What surprised me about this isn’t just that it’s so dreadfully slow, but that iCloud Photo Library has gotten amazingly good in the last few years. It’s not just very reliable, but very fast. I took a lot of photos using three different iPhones (my old iPhone X, and my review unit iPhones XS and XS Max) while writing my XS review last month. And I worked on the review on two different Macs. Every photo and video I took on every iPhone synced to all the other devices in a matter of seconds every single time. iCloud Photo Library made the whole process ridiculously easy.
Wiping and restoring my entire iPhone seemed like overkill when the only issue I was having was photo syncing. So my next idea was to delete all the photos from my phone and start over from scratch with iCloud Photo Library.
So here’s what I did, and it seems to have worked. First, I eyeballed all the recent photos and videos I’d shot using my iPhone and double-checked that they had all already been synced to iCloud. They were — I could see all my recent shots on my other devices.
Next, I disabled iCloud Photo Library on my iPhone again. You do that by going into the Apple ID section of Settings (where your name is shown at the very top of the root level) → iCloud → Photos and turned off everything. When it asked if I wanted to download a copy of the photos and videos from my iCloud library I declined.
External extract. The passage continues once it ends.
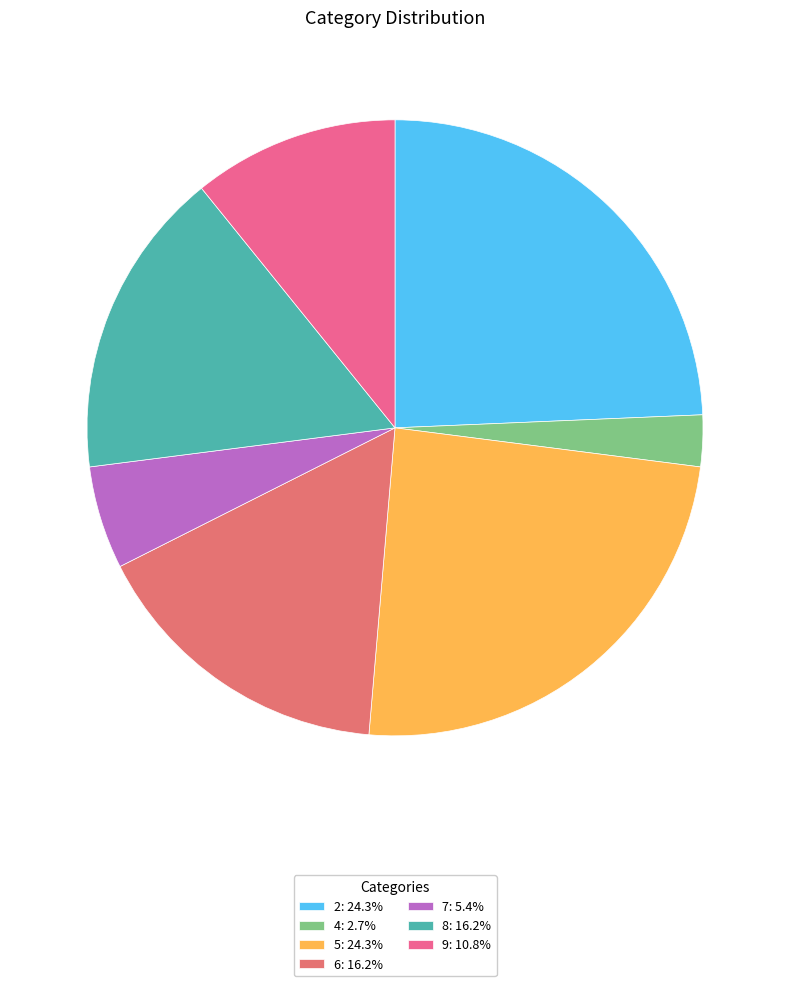

Which category has the biggest portion of the pie?

2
Next, I wanted to delete every single photo and video from my iPhone. To my knowledge there is no easy way to do this on the iPhone itself. (There are a lot of tasks like this that are easy on the Mac thanks to Edit → Select All that are painfully tedious on iOS. Update: Here’s a clever way to use iOS 12’s Shortcuts app to delete all photos and videos from your Library.) I connected the iPhone to my Mac with a Lightning cable and used Image Capture to delete all photos and videos from my phone. Image Capture just treats the iPhone like a regular camera. Image Capture crashed three times during this process (I’m still running MacOS High Sierra 10.13.6, for what it’s worth), but after the fourth run the iPhone had no photos or videos left.
Then I re-enabled iCloud Photo Library on the phone, and about 20 minutes later, everything was back to normal. My iPhone reported exactly the same number of photos and videos in my library as on all my other devices. Most of those items are still just placeholders, even as I write this, but they’re filling in steadily — which is exactly how iCloud Photo Library works when you start syncing a large library to a new device.
So if you temporarily turn off iCloud Photo Library and turn it back on, it might be easier to just delete all your photos from your iPhone first, and let them all sync back from iCloud.